しかし、薬物を使用した人は、人間ではなくなるのだろうか。
葉蔵にとって、酒や薬物、女性への依存は、堕落の原因ではなく、人間を保つための支えだったのではないだろうか。
「世間」はそれらを堕落と呼ぶ。
葉蔵が恐れ続けた世間とは何なのか。世間とは抽象的な存在ではなく、一人ひとりの個人の集合である。それを理解したとき、「してはいけないこと」とは、結局は「誰かが、やめてほしいと思っていること」にすぎないことに気づく。そして葉蔵は、その規範に従う理由を見失い、人間であり続けるための依存をさらに加速させていく。

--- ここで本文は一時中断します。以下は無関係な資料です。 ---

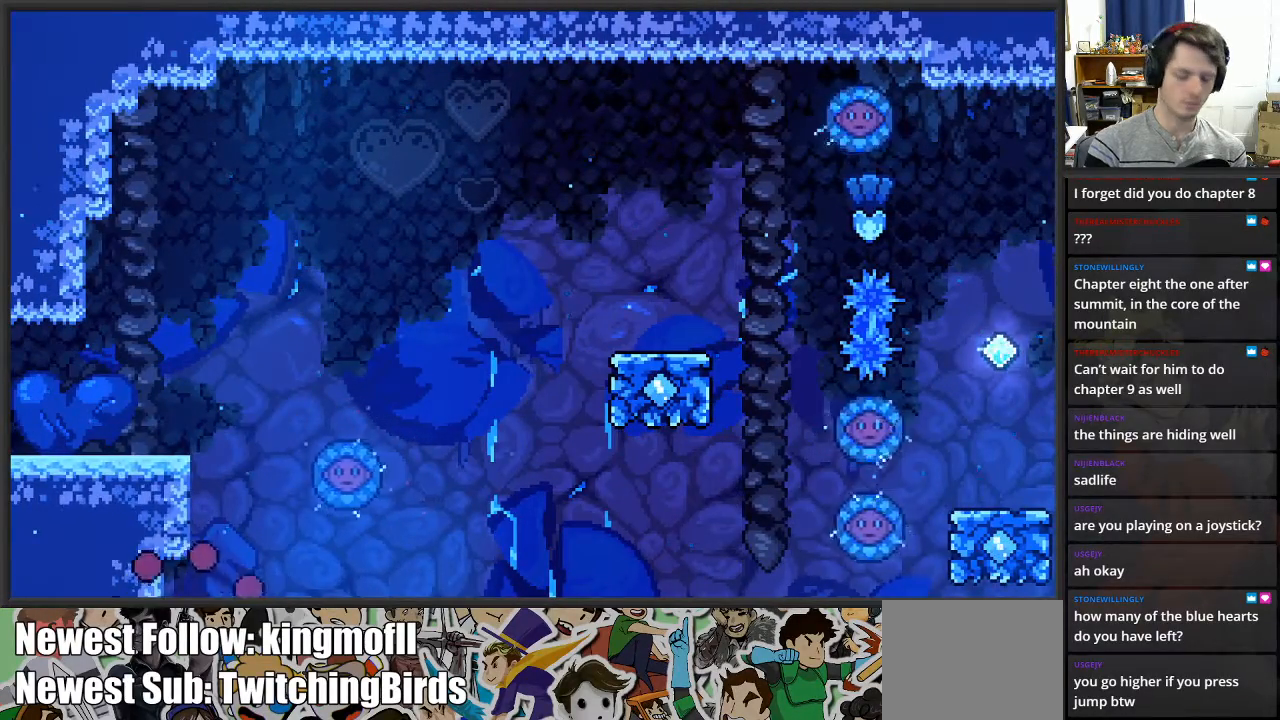
{"buttons": [], "left_stick": "center", "right_stick": "center", "events": []}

人間を無理に保ち続けることには副作用が伴う。依存は彼の肉体と精神を少しずつ蝕み、やがて彼を支えていたものは一つずつ失われていく。
最後に依存するものをすべて失ったとき、葉蔵は人間でいられなくなった。そして、「人間失格」という烙印を押したのは、世間ではなく、彼自身だった。